March 5, 2008

  • i've called in sick the past few days..

    nothing feels right anymore..

    it's just getting harder and harder to find a reason to get out of bed in the mornings..

    everything feels tired and used, worn and torn. absorbed and disposed. everything.. my surroundings -- a pseudo. exquisite depictions spruced up to deceive me. here i am.. stuck. as though something's physically and mentally restraining me.. i am unable to move.. forward. chained to this constant pattern, this life. my life. silenced screams, muted cries. i am drowning in my own self-pity as i find no way to escape this torturous existence of mine. an enervated mind, a paralyzed soul. a collapsing heart. an obliterated identity. this is who i've become.. or.. this has been me.. from day one of my nonexistent existence..

February 29, 2008

  • it'll be a bittersweet weekend.

February 28, 2008

  • (un)defeated.

    i can't handle working here anymore.. i'm so fucking fed up with the perverseness and carelessness of our world. i'm frustrated beyond belief right now. you know, it came to a point where i became calloused.. where nothing shocked me anymore..

    these perpetrators are supposed to be their guardians, their protectors.. instead they are the ones inflicting an unimaginable amount of mental/emotional anguish and physical harm upon these innocent, innocent children. i can't grasp it. i really can't. and what's equally disheartening is witnessing these monkeys (me.. us).. constantly failing to do their jobs. it's like 90% of these assholes don't even care......... but then again. who does anymore?..

    this morning, i arrived to a desk where scattered multicolored folders rested.. screaming to be organized.. (i left a mess last night as i was in a rush to get out).. i then came across a new report stuffed inside a bright red folder. he was all but seven.. eight years old. polaroids of his frail, half naked body were taped to the inside cover. this wasn't the first time i've been exposed to shit like this. like i said, i'd become numb to it all.. or so i'd like to think. i suppose today was different because for the first time.. in a really long time.. i actually allowed my brain and emotions to process what exactly had happened.. i almost vomited. tears welled up as i clenched my fists..

    i've officially lost all faith in human kind.. additionally, i've come to the conclusion that i am not fit to work in this industry anymore. my mind is too weak for this bullshit.

    somewhere underneath all this garbage.. i suppose my soul does still exist..

┄┄┄┄┄┄┄┄┄┄┄┄┄┄┄┄┄┄┄┄

__Problems to solve__:
A. Copy the part of the journal entries from "March 5, 2008" to "in the mornings..".
B. In the records, write out the lines from the line with "ZAMAN SATILACAK?" to the line with "26 TEMMUZ 2026", with "ARABALAR" switched to "ARAÇLAR" and nothing else changed. Give only those lines.
The records that follow have no connection to the journal entries.

__Given information__:
┄┄┄┄┄┄┄┄┄┄┄┄┄┄┄┄┄┄┄┄

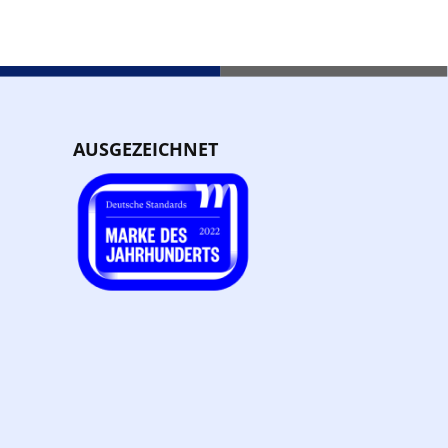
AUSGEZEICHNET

┄┄┄┄┄┄┄┄┄┄┄┄┄┄┄┄┄┄┄┄

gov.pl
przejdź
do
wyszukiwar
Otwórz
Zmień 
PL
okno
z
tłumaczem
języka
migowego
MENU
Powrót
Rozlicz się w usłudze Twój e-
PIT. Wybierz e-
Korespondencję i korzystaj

┄┄┄┄┄┄┄┄┄┄┄┄┄┄┄┄┄┄┄┄

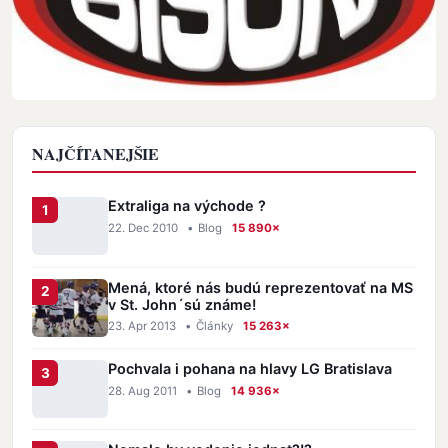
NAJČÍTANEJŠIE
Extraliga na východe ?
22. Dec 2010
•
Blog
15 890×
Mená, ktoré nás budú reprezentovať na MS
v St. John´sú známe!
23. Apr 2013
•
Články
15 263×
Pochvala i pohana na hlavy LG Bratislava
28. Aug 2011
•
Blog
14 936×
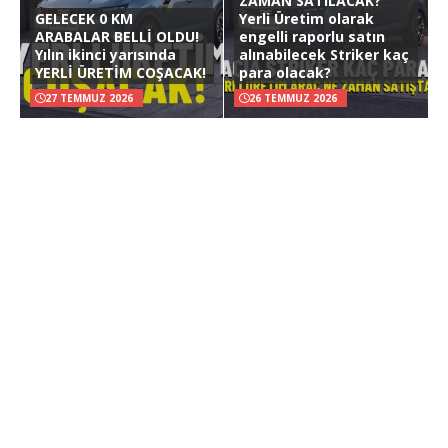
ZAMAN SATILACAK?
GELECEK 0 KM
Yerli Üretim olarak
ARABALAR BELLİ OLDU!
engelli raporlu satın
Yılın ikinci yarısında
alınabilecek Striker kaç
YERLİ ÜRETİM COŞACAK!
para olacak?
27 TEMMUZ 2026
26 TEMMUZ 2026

┄┄┄┄┄┄┄┄┄┄┄┄┄┄┄┄┄┄┄┄

__Solutions for each task__:
A.
March 5, 2008

  • i've called in sick the past few days..

    nothing feels right anymore..

    it's just getting harder and harder to find a reason to get out of bed in the mornings..

B.
ZAMAN SATILACAK?
GELECEK 0 KM
Yerli Üretim olarak
ARAÇLAR BELLİ OLDU!
engelli raporlu satın
Yılın ikinci yarısında
alınabilecek Striker kaç
YERLİ ÜRETİM COŞACAK!
para olacak?
27 TEMMUZ 2026
26 TEMMUZ 2026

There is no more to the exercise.